[Dataset excerpts]
__________

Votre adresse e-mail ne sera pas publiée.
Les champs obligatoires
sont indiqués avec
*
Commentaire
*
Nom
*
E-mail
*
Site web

__________

To-do item:
I'd like the records returned exactly as they were written, please.

The completed task:
Votre adresse e-mail ne sera pas publiée.
Les champs obligatoires
sont indiqués avec
*
Commentaire
*
Nom
*
E-mail
*
Site web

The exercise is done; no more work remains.